In this video, is it noted that Georg Cantor concluded it impossible to decompose all functions as an infinite linear combination of sines and cosines, "because there are only countably many...degrees of freedom in a Fourier Series, and uncountably many degrees of freedom in a function." I would like to ask some questions to understand this better.
Obviously, there are uncountably many possible Fourier Series representations of a function, since there are uncountably many possible expressions for each coefficient in a Fourier Series. It is fairly clear that what is meant by there being only countably many degrees of freedom in a Fourier Series is that a Fourier Series has only countably many terms. However, I don't understand what is meant by there being uncountably many degrees of freedom in a function, in this context. In general, a function's number of degrees of freedom is at most the number of independent variable it contains, which is finite.

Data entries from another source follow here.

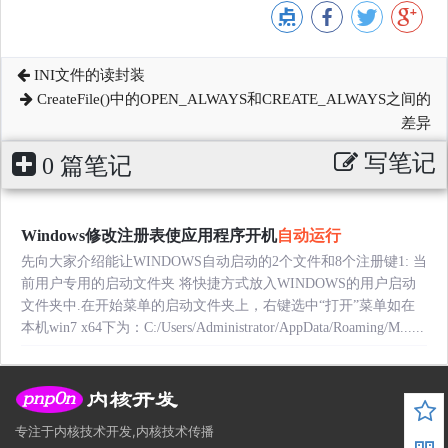
INI文件的读封装
CreateFile()中的OPEN_ALWAYS和CREATE_ALWAYS之间的
差异
写笔记
0 篇笔记
Windows修改注册表使应用程序开机
自动运行
先向大家介绍能让WINDOWS自动启动的2个文件和8个注册键1: 当
前用户专用的启动文件夹 将快捷方式放入WINDOWS的用户启动
文件夹中.在开始菜单的启动文件夹上，右键选中“打开”菜单如在
本机win7 x64下为：C:/Users/Administrator/AppData/Roaming/M......
专注于内核技术开发,内核技术传播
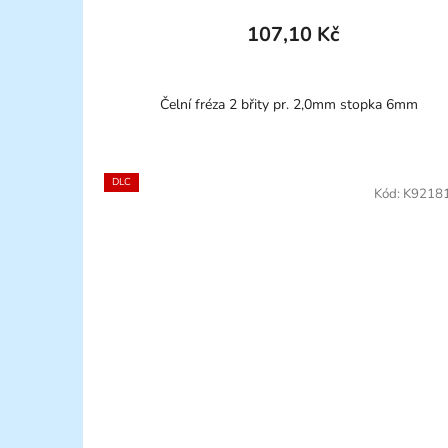
107,10 Kč
Čelní fréza 2 břity pr. 2,0mm stopka 6mm
DLC
Kód:
K9218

In fact, the Fourier Series I'm familiar with attempt to represent functions of a single variable (perhaps there is a multivariable extension). What is meant here by the number of degrees of freedom in the function a Fourier Series attempts to represent?
According to Wikipedia, "Through Fourier's research the fact was established that an arbitrary (at first, continuous and later generalized to any piecewise-smooth) function can be represented by a trigonometric series." How are piecewise-smooth functions countable, whereas functions in general are uncountable, so as to solve Cantor's problem?
Why does it even matter that a Fourier Series has only countably many terms for the purpose of a bijection between functions and Fourier Series representations being possible, since as stated above, there are still uncountably many possible Fourier Series representations? It would seem that a countable family of uncountable sets would be more than large enough to stand in a bijective relation to an uncountable set.
A Fourier series is determined by a bisequence (two-sided sequence) of complex numbers. You have one degree of freedom for each of those coefficients: once you’ve chosen each of the countably many coefficients, you’ve completely determined the series, but the series isn’t determined until you’ve made all of those choices. An arbitrary real- or complex-valued function on $\Bbb R$ or $\Bbb C$, however, has $\mathfrak{c}$ degrees of freedom: it isn’t pinned down completely until you have specified its value at every real or complex number.
There are $\mathfrak{c}=2^{\aleph_0}$ complex numbers, so there are $$\left(2^{\aleph_0}\right)^{\aleph_0}=2^{\aleph_0\cdot\aleph_0}=2^{\aleph_0}=\mathfrak{c}$$ such bisequences. There are also $\mathfrak{c}$ real numbers, so pinning down an arbitrary function from $\Bbb R$ or $\Bbb C$ to $\Bbb R$ or $\Bbb C$ requires specifying $\mathfrak{c}$ real or complex numbers, something that can be done in
$$\mathfrak{c}^{\mathfrak{c}}=\left(2^{\aleph_0}\right)^{\mathfrak{c}}=2^{\aleph_0\cdot\mathfrak{c}}=2^{\mathfrak{c}}$$
ways. And $2^{\mathfrak{c}}>\mathfrak{c}$ by Cantor’s theorem, so there are more functions than there are Fourier series: there are altogether $2^{\mathfrak{c}}$ possible real- or compled-valued functions on $\Bbb R$ or $\Bbb C$, but only $\mathfrak{c}$ of them are nice enough to be represented by Fourier series.
Note that the claim is not that there are only countably many piecewise smooth functions; in fact there are $\mathfrak{c}$ of them. The claim is that each is completely determined by countably many complex parameters.